I was late having had to herd a recalcitrant cow to the barn yard where she definitely didn’t want to go. As I crunched through the snow laughter erupted and I entered in time to see a neighbor toppling backwards off his folding chair amid tearing eyed, raucous gaffawing.
The government man had just shown his federal cow fart filter sending the place into hysterics and him out into the snow.
Now, according to AP, with farmer’s price of milk falling Vermont dairy farmers mindful of shrinking their carbon footprint, are changed their cows’ diet to reduce the amount of gas the animals emit to limit dairy cows’ contribution to global warming.
They say they can reduce the cows’ intestinal methane by feeding them flaxseed, alfalfa, and grasses high in Omega 3 fatty acids.

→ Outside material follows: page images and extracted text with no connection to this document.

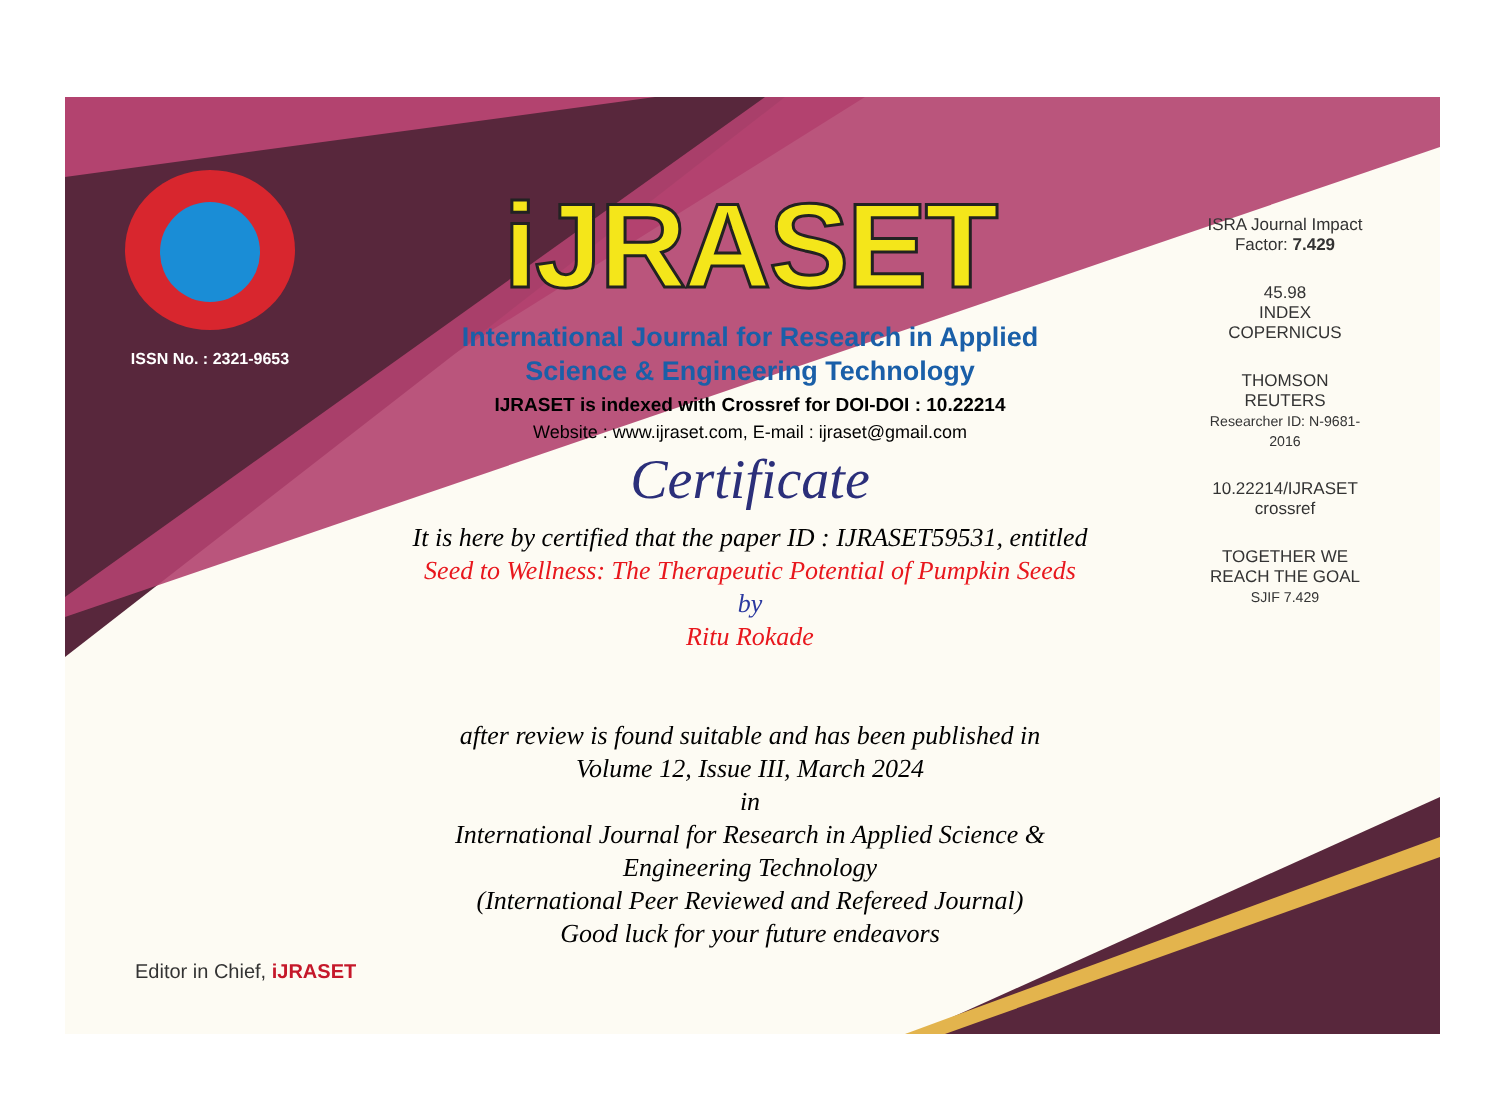ISSN No. : 2321-9653
iJRASET
International Journal for Research in Applied
Science & Engineering Technology
IJRASET is indexed with Crossref for DOI-DOI : 10.22214
Website : www.ijraset.com, E-mail : ijraset@gmail.com
Certificate
It is here by certified that the paper ID : IJRASET59531, entitled
Seed to Wellness: The Therapeutic Potential of Pumpkin Seeds
by
Ritu Rokade
after review is found suitable and has been published in
Volume 12, Issue III, March 2024
in
International Journal for Research in Applied Science &
Engineering Technology
(International Peer Reviewed and Refereed Journal)
Good luck for your future endeavors
ISRA Journal Impact Factor: 7.429
45.98
INDEX COPERNICUS
THOMSON REUTERS
Researcher ID: N-9681-2016
10.22214/IJRASET
crossref
TOGETHER WE REACH THE GOAL
SJIF 7.429
Editor in Chief, iJRASET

The gas cows belch is the dairy industry’s biggest greenhouse gas contributor, researchers say -most of it emitted from the front and not the back end of the cow proving those government wrong all those years ago. Now if you have ever been in a dairy barn for more than 5 minutes you might dispute those research results.
At any rate it is said the dairy industry contributes about 2 percent to the country’s total greenhouse gas production. Most of it comes from the cow, the rest from growing feed crops for the cattle to processing and transporting the milk.
To satisfy consumers’ demands for “sustainable” production, dairy farmer associations are looking at everything from growing feed crops to how milk is truck to reduce the industry’s greenhouse gas emissions by 25 percent by 2020. That would be the equivalent of removing about 1.25 million cars from U.S. roads every year.
An enduring legacy of all this is the idea of collecting all that flammable methane gas - some way or other - and producing electricity from methane gas. Belief me I am all for reducing cow burps and flatulence but for far more practical reasons.